▸ **Available data**
○ ○ ○ ○ ○

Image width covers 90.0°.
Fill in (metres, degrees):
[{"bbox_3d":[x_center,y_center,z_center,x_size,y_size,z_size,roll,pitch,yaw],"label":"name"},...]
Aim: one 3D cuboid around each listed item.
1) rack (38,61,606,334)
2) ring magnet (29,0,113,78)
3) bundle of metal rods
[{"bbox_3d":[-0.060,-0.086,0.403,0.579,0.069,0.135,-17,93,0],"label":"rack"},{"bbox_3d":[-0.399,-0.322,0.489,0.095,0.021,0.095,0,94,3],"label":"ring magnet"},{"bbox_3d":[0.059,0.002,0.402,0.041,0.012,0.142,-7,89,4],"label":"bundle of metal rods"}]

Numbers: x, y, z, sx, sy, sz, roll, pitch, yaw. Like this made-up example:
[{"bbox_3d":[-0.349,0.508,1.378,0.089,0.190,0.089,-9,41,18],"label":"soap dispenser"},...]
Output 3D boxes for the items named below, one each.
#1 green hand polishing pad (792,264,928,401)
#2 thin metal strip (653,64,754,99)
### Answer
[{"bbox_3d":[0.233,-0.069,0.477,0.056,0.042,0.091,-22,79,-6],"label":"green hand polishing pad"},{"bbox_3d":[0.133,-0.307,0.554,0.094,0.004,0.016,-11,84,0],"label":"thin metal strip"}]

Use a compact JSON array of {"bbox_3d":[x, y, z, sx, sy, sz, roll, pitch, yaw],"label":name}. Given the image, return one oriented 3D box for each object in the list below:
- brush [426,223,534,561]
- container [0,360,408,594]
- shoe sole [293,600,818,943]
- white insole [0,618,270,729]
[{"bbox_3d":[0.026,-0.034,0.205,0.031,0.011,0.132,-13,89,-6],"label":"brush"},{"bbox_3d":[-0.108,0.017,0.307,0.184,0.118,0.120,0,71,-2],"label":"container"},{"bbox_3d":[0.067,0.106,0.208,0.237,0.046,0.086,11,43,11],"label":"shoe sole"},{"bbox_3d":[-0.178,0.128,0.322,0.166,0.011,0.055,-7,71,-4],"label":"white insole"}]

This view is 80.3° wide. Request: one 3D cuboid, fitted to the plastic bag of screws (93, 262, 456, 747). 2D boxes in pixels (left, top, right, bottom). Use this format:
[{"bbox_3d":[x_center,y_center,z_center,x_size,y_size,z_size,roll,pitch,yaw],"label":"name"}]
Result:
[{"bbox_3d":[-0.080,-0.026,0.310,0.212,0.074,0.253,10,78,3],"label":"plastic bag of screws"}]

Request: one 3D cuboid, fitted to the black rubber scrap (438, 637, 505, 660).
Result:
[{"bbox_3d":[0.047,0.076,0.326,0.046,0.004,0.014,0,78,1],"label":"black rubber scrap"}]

○ ○ ○ ○ ○

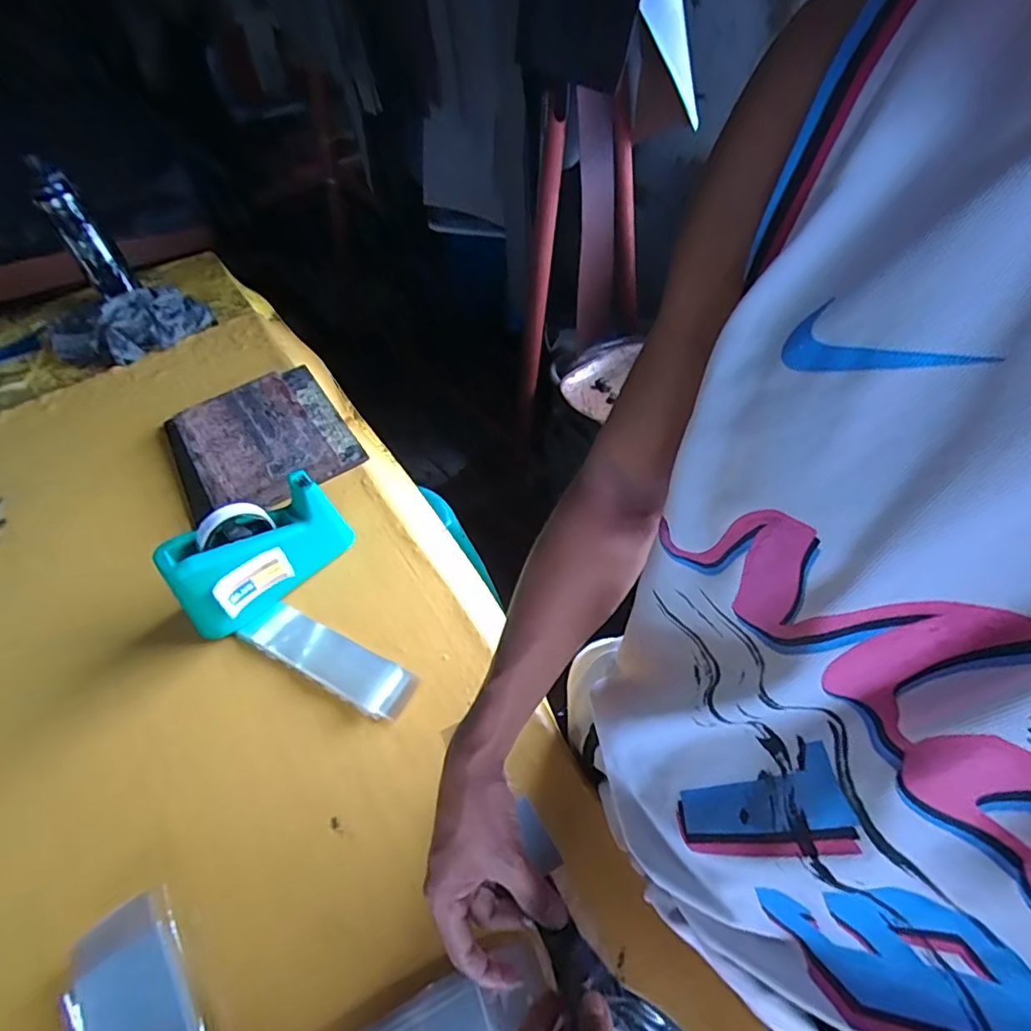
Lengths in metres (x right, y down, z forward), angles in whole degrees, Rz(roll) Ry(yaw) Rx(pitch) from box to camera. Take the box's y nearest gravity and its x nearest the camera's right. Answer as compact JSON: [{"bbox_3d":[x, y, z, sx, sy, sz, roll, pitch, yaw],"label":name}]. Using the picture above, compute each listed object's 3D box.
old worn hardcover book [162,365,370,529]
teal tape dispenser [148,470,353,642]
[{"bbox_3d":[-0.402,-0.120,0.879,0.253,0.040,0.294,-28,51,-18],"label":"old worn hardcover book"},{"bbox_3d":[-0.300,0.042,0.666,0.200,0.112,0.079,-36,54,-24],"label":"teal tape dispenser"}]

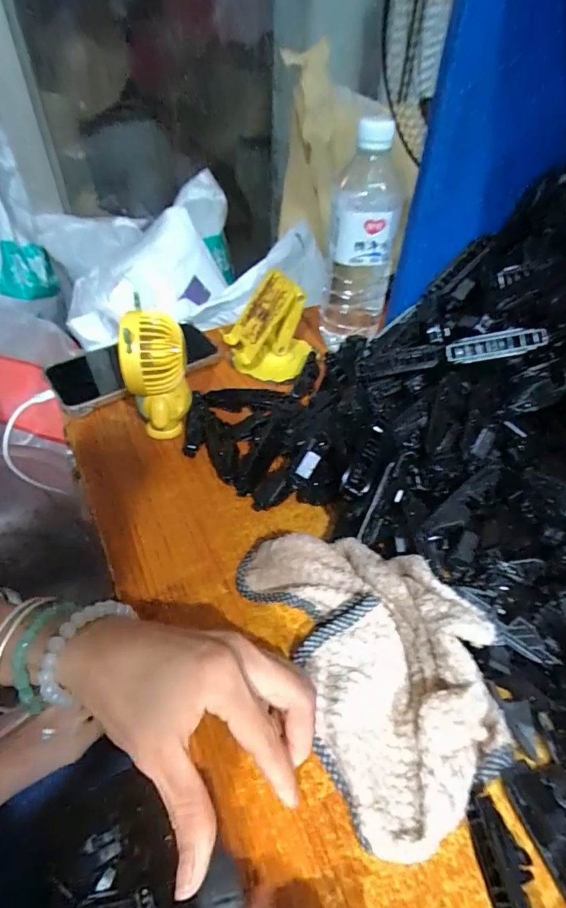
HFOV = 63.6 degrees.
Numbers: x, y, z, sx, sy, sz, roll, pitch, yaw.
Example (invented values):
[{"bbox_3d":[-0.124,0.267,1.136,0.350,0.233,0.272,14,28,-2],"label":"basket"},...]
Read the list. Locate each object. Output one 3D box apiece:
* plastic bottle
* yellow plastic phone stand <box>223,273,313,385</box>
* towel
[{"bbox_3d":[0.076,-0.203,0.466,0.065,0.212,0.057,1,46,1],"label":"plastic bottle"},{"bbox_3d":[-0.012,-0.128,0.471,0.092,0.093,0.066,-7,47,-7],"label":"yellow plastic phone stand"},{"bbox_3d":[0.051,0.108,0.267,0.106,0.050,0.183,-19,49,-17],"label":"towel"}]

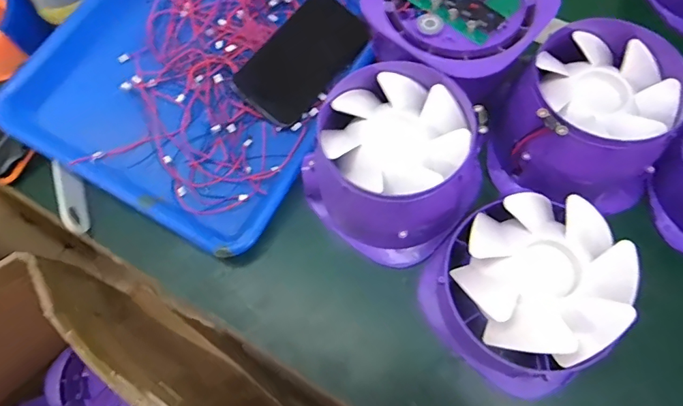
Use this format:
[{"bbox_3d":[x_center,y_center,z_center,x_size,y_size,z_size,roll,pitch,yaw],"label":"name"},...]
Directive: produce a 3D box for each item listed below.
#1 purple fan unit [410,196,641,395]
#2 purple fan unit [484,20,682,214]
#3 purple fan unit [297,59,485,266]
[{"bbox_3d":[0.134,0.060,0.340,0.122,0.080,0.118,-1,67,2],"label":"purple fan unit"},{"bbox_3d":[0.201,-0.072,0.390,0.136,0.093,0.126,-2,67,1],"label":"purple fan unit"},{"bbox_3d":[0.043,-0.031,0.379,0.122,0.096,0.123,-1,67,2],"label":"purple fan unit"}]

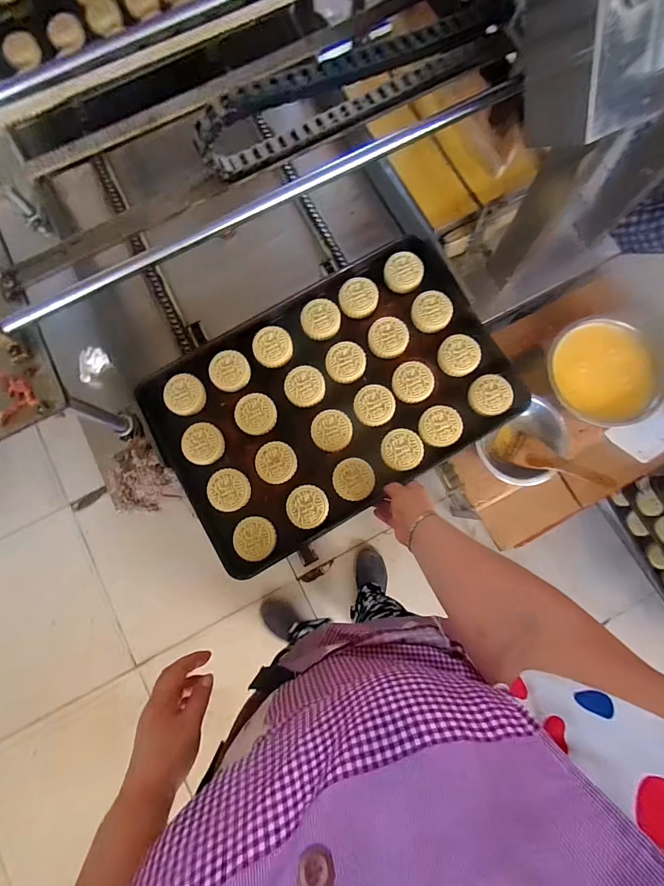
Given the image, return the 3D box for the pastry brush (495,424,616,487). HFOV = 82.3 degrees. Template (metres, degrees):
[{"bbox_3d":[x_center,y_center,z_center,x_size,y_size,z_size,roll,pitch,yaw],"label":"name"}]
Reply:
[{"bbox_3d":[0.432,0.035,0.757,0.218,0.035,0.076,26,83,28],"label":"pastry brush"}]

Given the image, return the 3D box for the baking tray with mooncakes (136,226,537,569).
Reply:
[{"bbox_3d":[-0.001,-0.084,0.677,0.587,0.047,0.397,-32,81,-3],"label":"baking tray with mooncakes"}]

○ ○ ○ ○ ○

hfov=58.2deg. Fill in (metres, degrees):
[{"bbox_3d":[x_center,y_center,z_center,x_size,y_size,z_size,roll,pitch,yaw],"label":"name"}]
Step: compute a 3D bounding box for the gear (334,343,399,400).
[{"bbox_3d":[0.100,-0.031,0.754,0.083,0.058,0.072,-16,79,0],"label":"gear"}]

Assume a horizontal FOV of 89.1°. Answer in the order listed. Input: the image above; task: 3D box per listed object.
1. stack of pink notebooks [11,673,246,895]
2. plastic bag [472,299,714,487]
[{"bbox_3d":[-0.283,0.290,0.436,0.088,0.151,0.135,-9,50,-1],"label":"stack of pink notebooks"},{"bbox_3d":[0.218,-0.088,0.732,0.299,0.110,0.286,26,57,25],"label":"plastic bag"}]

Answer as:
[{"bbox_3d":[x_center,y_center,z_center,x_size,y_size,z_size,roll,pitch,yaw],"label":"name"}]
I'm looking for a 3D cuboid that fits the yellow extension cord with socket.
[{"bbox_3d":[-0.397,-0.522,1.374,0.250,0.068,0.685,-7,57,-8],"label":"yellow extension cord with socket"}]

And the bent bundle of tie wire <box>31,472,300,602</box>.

○ ○ ○ ○ ○

▸ **What you have to do**
Select all lines in the listing that include the word "Given".

▸ **Exercise response**
Use a compact JSON array of {"bbox_3d":[x, y, z, sx, sy, sz, roll, pitch, yaw],"label":name}. Given the image, return one oriented 3D box for each object in the list below:
Given the image, return the 3D box for the pastry brush (495,424,616,487). HFOV = 82.3 degrees. Template (metres, degrees):
Given the image, return the 3D box for the baking tray with mooncakes (136,226,537,569).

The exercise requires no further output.